Opinión

(OPINIÓN) ¿Los “malos” tienen mejores resultados?

Por: César Augusto Bedoya Muñoz / Columnista

Toda la vida nos ha vendido la misma idea: “hacé el bien y te irá bien; hacé el mal y te irá mal”. Sin embargo, la realidad suele darnos un bofetón cuando vemos a personas que mienten, manipulan o hacen daño están rodeadas de éxito, dinero y abundancia. Mientras tanto, muchos que se esfuerzan por ser correctos sienten que el universo les da la espalda. Nos preguntamos con frustración cómo es esto posible, y la respuesta es una verdad incómoda: la vida no distingue necesariamente entre “buenos” y “malos”, sino entre la convicción y la duda.

Es difícil de digerir, pero el éxito no siempre es un premio a la virtud, sino un resultado de la certeza absoluta. Un dictador puede comenzar una guerra convencido al cien por ciento de que lo que hace es necesario; un corrupto justifica sus decisiones como pasos inevitables. No actúan con el freno de mano puesto; actúan con una seguridad que arrastra realidades. No es que el mal gane por ser malvado, sino porque quien actúa sin fisuras en su pensamiento genera resultados más contundentes que quien tiene un corazón bondadoso, pero vive lleno de vacilaciones.

Esta fuerza de la convicción se manifiesta en los escenarios más oscuros. Pensemos en el asesino que, antes de salir a cumplir su propósito, se encomienda a su santo de devoción para tener buena puntería; o en el ladrón que sale a la calle convencido de que no va a robar, sino que simplemente sale a “trabajar”. Para ellos no hay dilema moral que los detenga en el momento de la acción. Esa ausencia de duda es la que, de manera retorcida, termina alineando las circunstancias a su favor, mientras que la persona buena suele quedarse paralizada analizando cada riesgo.

Incluso en entornos cotidianos vemos esta dinámica. El jefe tóxico se mantiene en la cima o asciende porque cree, sin dudar un solo segundo, que merece estar arriba de los demás. No pide permiso ni se disculpa por su ambición.
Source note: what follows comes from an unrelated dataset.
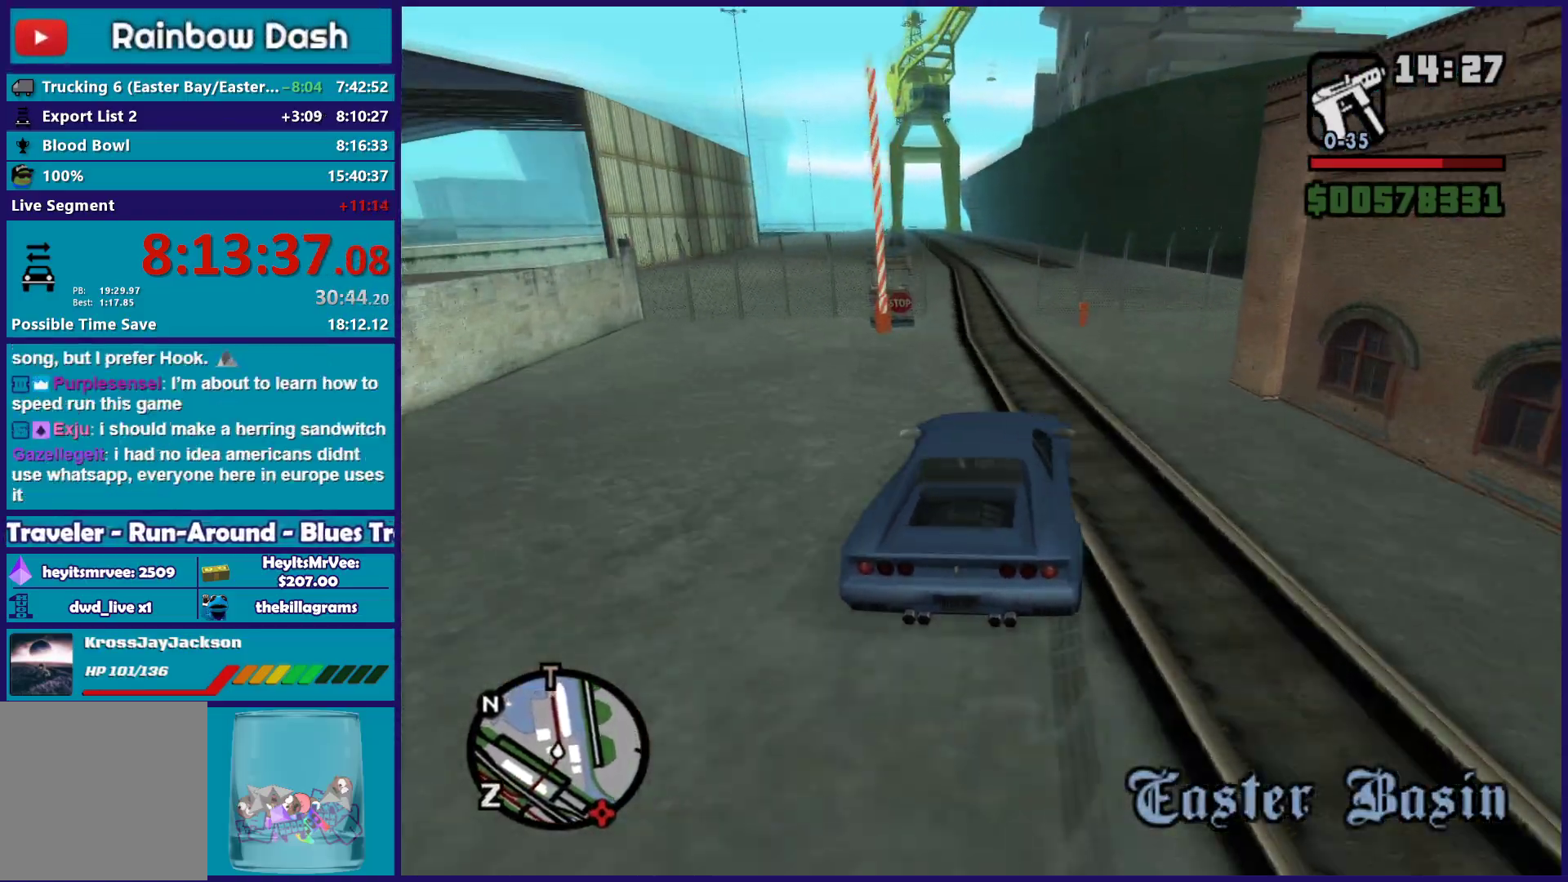
Gameplay with a controller (Xbox layout); each line is a JSON object with the inputs held at the frame after it. "events" lists button and stick changes between this image and that frame as [ms after this image, input, new state], when the widget could be followed in between.
{"buttons": ["R2"], "left_stick": "right", "right_stick": "down-left", "events": [[83, "R2", "up"], [133, "left_stick", "center"], [150, "R2", "down"], [317, "left_stick", "right"], [383, "left_stick", "center"], [483, "left_stick", "right"]]}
En contraste, la persona bondadosa suele cargar con la inseguridad, el miedo al qué dirán o la sensación de no ser suficiente. La realidad es cruda: la certeza de un equivocado suele llegar más lejos que la timidez de alguien justo.

Si no crees en leyes universales, esto puede parecerte una injusticia absoluta, pero hay una lección poderosa escondida allí. El problema nunca fue tu bondad, sino lo que dejaste que la acompañara: la duda, la desconfianza, la procrastinación y esos apegos que te mantienen atado. Tu luz se ha visto opacada por creencias limitantes que te dicen que no puedes o que no te corresponde, mientras que otros, con propósitos mucho menos nobles, avanzan simplemente porque creen en lo que hacen con cada fibra de su ser.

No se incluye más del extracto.